Willie

Summary: Willie

After church choir, Willie walks around Harlem with her son, Carson, who has been filled with anger and hatred. Willie recalls her past. Willie used to sing at her father H’s union meetings, which was how she met Robert, the lightest-skinned Black boy Willie had ever seen. Willie and Robert dated and then married and had Carson. After both of Willie’s parents died, Willie and Robert moved to New York, staying with Joecy’s son Joe, who lived in Harlem. While they looked for work together, people assumed Robert was white, but he could not get a job if he was seen with Willie. They began looking for jobs separately. Willie found work as a housekeeper during the day and as a cleaner at a jazz club, the Jazzing, at night, hoping it would lead to singing gigs. Robert found a job that paid well, though he did not share the details with Willie.

One night, Willie went into the men’s room at the Jazzing to clean up and almost did not recognize Robert standing at the sink. Two white men with Robert walked in and suspected something was happening between Willie and Robert. One of the men told Robert to kiss and touch Willie while he touched himself. After the incident, both men told Robert not to come to work the next day. Robert told Willie he would leave that night. Willie eventually started going to church, though she stopped after she met a poet named Eli. Eli often called Carson “sonny” like Robert did, though Willie would snap at him to stop. Eli began disappearing for days at a time after Willie gave birth to their daughter, Josephine. Willie joined the church choir but would move her lips silently instead of singing.

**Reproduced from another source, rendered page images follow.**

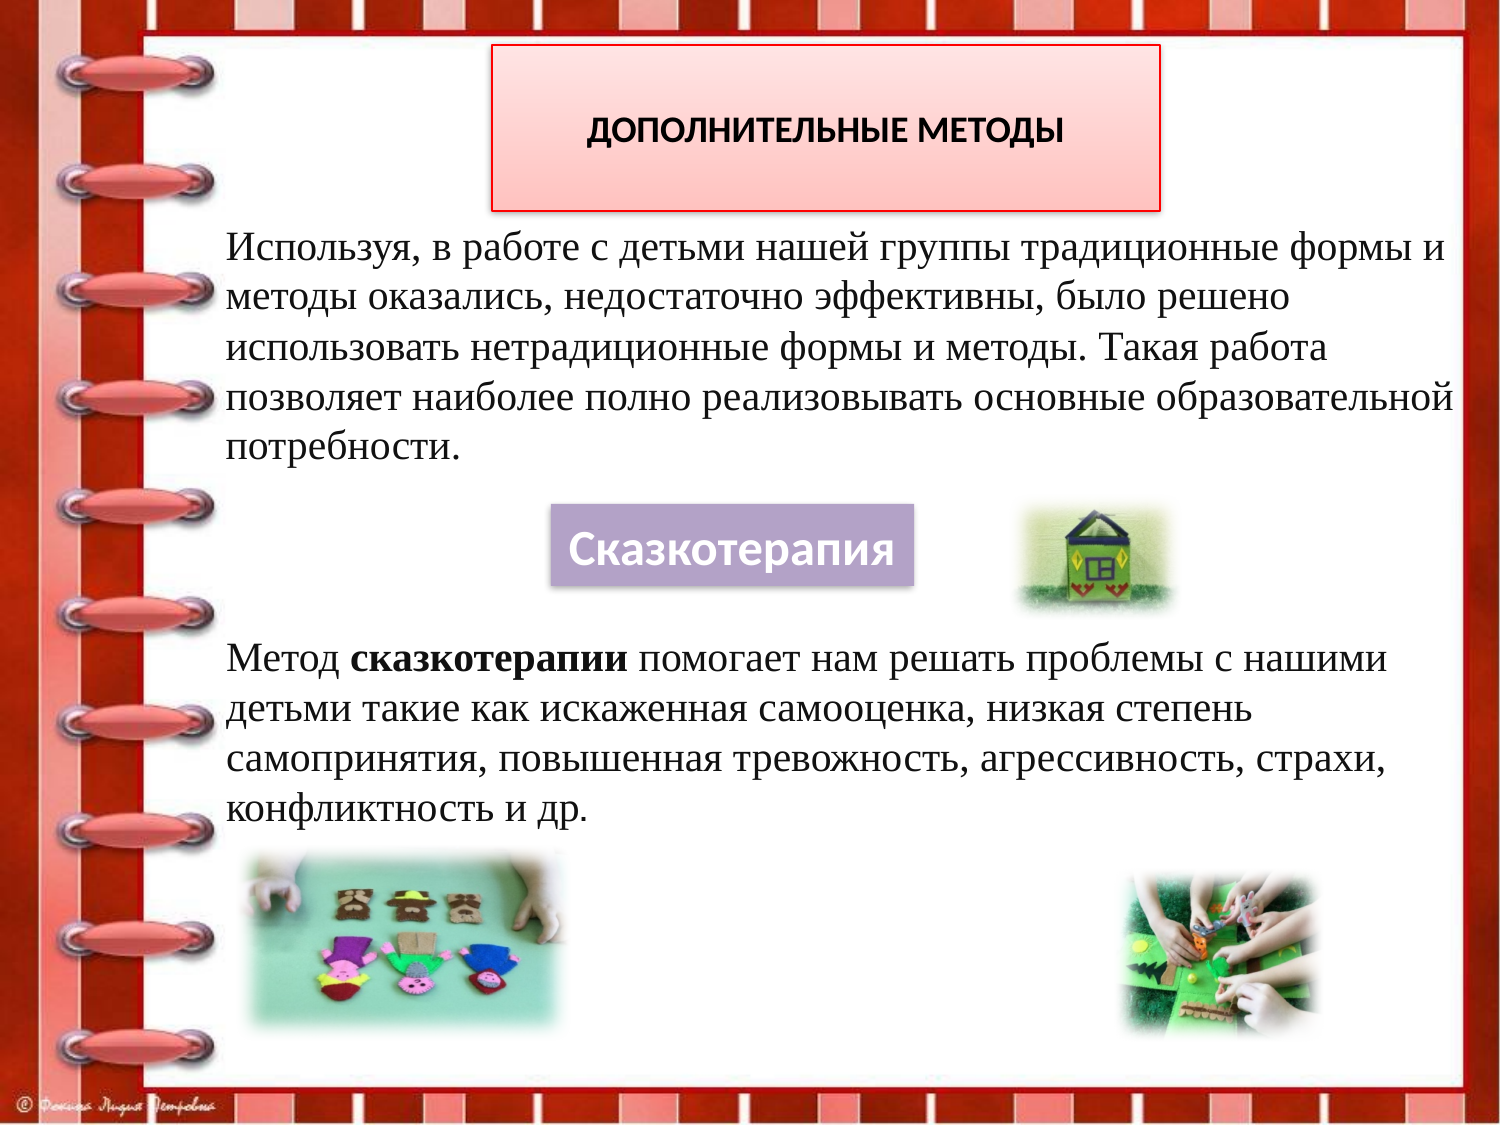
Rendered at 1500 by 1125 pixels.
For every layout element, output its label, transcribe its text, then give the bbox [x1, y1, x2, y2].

picture [0, 0, 1500, 1125]
list Сказкотерапия [550, 503, 915, 586]
text_box Используя, в работе с детьми нашей группы традиционные формы и методы оказались, недостаточно эффективны, было решено использовать нетрадиционные формы и методы. Такая работа позволяет наиболее полно реализовывать основные образовательной потребности. [210, 210, 1477, 476]
title ДОПОЛНИТЕЛЬНЫЕ МЕТОДЫ [491, 44, 1161, 210]
text_box Метод сказкотерапии помогает нам решать проблемы с нашими детьми такие как искаженная самооценка, низкая степень самопринятия, повышенная тревожность, агрессивность, страхи, конфликтность и др. [210, 622, 1407, 838]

On their walk, Willie and Carson reach the limits of Harlem, where she knows they should turn around, but they keep going. As they are surrounded by more white people, Willie sees Robert tying the shoe of a little boy holding a white woman’s hand. After Robert stands and kisses the woman, he and Willie lock eyes. They smile at each other, and Willie realizes she has forgiven him. That Sunday during church, Willie thinks of H coming home from the mines, happy to have his wife and daughters waiting for him. Willie looks out to see Carson and Josephine and finally begins singing again.

Analysis: Willie

Willie is the first of Esi’s descendants to be born into a happy, free childhood, giving her and Robert the confidence to strive for more by moving to Harlem. This move is made possible by their strong community ties to Pratt City as they are able to stay with Joe. However, the relative bubble that is Pratt City makes them oblivious to and unprepared for the struggles they will face. Because Black and white people lived harmoniously in Pratt City, it did not occur to either Willie or Robert that they would face problems in presenting as an interracial couple, even though they are not. While Robert is able to take advantage of the benefits that come with passing as white, such as more employment opportunities, this also distances him from his heritage, his culture, and, ultimately, his wife.

Willie’s inability to recognize Robert at the Jazzing at first shows how living among white culture has turned him into a different person. When Willie sees Robert on the street, now fully immersed in life as a white man, her forgiveness is likely an acknowledgment of the fact that she was not the only one who suffered in their relationship. Though Robert has a higher economic and social standing, he can never be authentically himself ever again. By distancing himself from his heritage and background, he is deprived of his true identity, which he can never share with his new family.

Though Willie was born into a better life than her ancestors, her trajectory shows just how hard it is for a Black person, especially a Black woman, to elevate herself. Though Willie was known for her singing voice in Pratt City, she is not able to rise any higher than a cleaning woman at a jazz club in Harlem. After the white men force Robert to violate her in the bathroom at the Jazzing, Willie finds she has lost her voice and her power completely. This is evident in how she allows Eli to take advantage of her. However, Willie finds her power after she and Carson walk to the outer limits of Harlem. Seeing Robert in his new life, Willie seems to be grateful that she has her own life and her own children without having to pretend to be someone she is not. When Willie sings in the church choir, she reclaims some of the strength she lost and that she takes pride in the heritage and culture that Robert abandoned.